1. Field of the Invention
The present invention relates to the microwave field and more particularly to nonreciprocal devices for surface electromagnetic waves without volume waves. The invention is primarily applicable to microwave isolators having low insertion losses in the direction of wave propagation and high attenuation in the reverse direction over a broad frequency range of the order of 4 to 20 GHz.
2. Description of the Prior Art
Surface electromagnetic waves are understood to means waves which propagate in a direction perpendicular to the magnetization of an anisotropic material such as a ferrite and in modes of a noval type designated as abnormal gyromagnetic modes arising from the anisotropic properties of ferrite.
The term nonreciprocal circuit refers to a circuit whose transmission characteristics (attenuation, phase-shift) change according to the direction of wave propagation through the circuit. Known circuits of this type include transmission-line sections (coaxial lines, waveguides, striplines circuits, and so on) which contain ferrimagnetic or gyromagnetic material such as a ferrite which is subjected to a steady magnetization field. The permeability of a material of this type when subjected to external magnetization is a tensor, which means that the impedance of the medium for a wave propagated therein depends on the orientation of the magnetic field of the wave with respect to a fixed reference related to said medium. This orientation therefore changes with the direction of propagation. It is the use of this property that forms a basis for the construction of circuits known as circulators, isolators, phase-shifters and so on, which have the function in the case of isolators, for example, of transmitting waves with low attenuation in the forward direction (a few dB and sometimes lower values) and much higher attenuation in the reverse direction (higher than 20 dB).
For a detailed description of these so-called surface waves, reference can be made for example to the articles published respectively in "Cables and Transmission", No. 4, October 1973, pages 416 to 435, under the title: "Propagation in a magnetized ferrite plate, application to novel wide-band nonreciprocal devices", and in "Transactions on Magnetics" of the Institute of Electrical and Electronic Engineers - Vol. Mag. 11 - No. 5 - September 1975, page 1276.
Furthermore, nonreciprocal microwave devices have known structures which utilize the propagation of electromagnetic surface waves in a medium consisting of a gyromagnetic or ferrimagnetic material. Devices of this type have already been disclosed in published documents, among which may be cited U.S. Pat. No. 3,845,413 in respect on "Nonreciprocal surface-wave devices" as well as U.S. Pat. No. 4,152,677 and relating to "Wide-band isolators for operation at centimeter-wavelengths".
Other modes of surface propagation including parasitic modes of volume waves or surface waves can be excited at frequencies of the waveband to be transmitted and can propagate in the gyromagnetic material simultaneously with the desired nonreciprocal surface mode. The parasitic modes which are closest to the mode employed (this latter being designated as a "dynamic mode") are volume modes. The essential aim of the present invention is to provide means for reducing the proportion of energy applied to the device which undergoes a transformation to a parasitic wave, and which is derived from the energy propagated in the dynamic mode employed.

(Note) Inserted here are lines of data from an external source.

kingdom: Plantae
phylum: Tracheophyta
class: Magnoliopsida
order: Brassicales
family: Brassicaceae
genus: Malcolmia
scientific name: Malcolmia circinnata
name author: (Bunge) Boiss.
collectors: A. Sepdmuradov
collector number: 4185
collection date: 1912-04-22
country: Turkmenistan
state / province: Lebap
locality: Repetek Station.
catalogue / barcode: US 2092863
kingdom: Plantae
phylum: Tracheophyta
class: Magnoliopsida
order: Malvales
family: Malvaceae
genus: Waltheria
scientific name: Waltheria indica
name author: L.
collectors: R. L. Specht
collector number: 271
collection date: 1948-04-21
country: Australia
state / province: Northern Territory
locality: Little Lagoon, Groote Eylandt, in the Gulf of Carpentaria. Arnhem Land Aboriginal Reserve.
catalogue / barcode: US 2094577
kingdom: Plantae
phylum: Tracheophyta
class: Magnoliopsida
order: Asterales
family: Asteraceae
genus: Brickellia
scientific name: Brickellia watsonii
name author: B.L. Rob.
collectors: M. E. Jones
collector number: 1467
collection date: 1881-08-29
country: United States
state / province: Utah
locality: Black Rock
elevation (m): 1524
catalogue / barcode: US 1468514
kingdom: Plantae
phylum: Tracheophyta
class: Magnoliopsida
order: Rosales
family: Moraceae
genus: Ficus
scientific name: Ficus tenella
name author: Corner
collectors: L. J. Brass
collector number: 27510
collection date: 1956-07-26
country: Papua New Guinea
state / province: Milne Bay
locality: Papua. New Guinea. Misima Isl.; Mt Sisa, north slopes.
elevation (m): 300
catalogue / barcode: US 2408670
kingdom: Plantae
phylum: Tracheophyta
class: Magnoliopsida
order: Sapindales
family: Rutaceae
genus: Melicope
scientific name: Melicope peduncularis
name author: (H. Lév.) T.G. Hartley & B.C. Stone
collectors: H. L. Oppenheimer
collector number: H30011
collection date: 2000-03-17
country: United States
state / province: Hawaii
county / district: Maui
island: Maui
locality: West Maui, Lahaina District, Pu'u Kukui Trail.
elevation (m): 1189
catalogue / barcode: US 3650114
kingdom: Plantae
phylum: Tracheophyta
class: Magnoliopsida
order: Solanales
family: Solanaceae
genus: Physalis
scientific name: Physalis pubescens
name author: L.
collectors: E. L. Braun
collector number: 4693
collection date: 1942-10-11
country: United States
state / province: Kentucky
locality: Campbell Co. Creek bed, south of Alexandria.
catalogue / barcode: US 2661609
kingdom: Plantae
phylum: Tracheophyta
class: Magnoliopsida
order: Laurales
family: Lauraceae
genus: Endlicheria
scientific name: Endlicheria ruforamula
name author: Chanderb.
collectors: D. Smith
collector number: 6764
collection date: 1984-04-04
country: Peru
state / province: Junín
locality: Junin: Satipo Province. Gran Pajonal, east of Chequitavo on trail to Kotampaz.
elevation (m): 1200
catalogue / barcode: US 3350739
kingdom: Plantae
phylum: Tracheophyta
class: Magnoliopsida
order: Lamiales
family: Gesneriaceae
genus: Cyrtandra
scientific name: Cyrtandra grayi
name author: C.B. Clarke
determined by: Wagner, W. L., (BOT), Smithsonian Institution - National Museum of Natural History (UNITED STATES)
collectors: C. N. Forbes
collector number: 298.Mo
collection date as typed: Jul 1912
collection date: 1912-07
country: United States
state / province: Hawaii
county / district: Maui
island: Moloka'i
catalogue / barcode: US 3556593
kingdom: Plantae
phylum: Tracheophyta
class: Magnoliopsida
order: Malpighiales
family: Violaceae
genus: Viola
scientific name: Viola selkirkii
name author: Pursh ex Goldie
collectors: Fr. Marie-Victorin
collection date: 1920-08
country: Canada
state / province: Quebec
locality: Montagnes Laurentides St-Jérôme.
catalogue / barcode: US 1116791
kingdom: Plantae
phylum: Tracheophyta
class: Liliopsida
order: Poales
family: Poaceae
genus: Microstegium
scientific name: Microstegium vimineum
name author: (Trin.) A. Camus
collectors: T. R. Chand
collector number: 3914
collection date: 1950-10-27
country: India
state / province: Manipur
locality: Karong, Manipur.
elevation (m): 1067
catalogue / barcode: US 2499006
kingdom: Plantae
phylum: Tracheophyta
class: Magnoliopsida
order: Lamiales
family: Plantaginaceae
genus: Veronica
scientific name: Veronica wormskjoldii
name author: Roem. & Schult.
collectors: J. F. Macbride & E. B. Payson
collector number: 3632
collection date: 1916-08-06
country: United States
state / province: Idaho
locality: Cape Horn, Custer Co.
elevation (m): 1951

The devices constructed in accordance with the techniques described in the patents cited in the foregoing sustain parasitic volume modes excited by the electromagnetic surface mode designated as the SEW mode (surface electromagtnetic waves). Up to the present time, no method has yet been found for systematically blocking the process of excitation of these parasitic modes. The main disturbing modes are hybrid modes which are closely related to the TE modes (dominant transverse electric modes).
It is known that, in a device of this type, a flat metallic conductor or so-called core of substantially trapezoidal shape such that the sides which are not parallel to each other are curvilinear is placed between two plates of gyromagnetic material in which the surface waves propagate and two plates forming absorption loads and placed against said plates of gyromagnetic material. This device is subjected to a magnetic field H perpendicular to the plane of the core. In all devices of this type, the surface modes are guided along the bound to the surface of the flat conductor or strip-line, said surface being parallel to the field H. In the forward direction, the surface modes are consequently guided by the long rectilinear side of the trapezoidal core and transmitted to the output of the device. On the other hand, in the reverse direction, the surface modes are guided by the curved portion of the core and absorbed by the absorption loads. Volume modes also exist in the strip-line and penetrate into the absorber.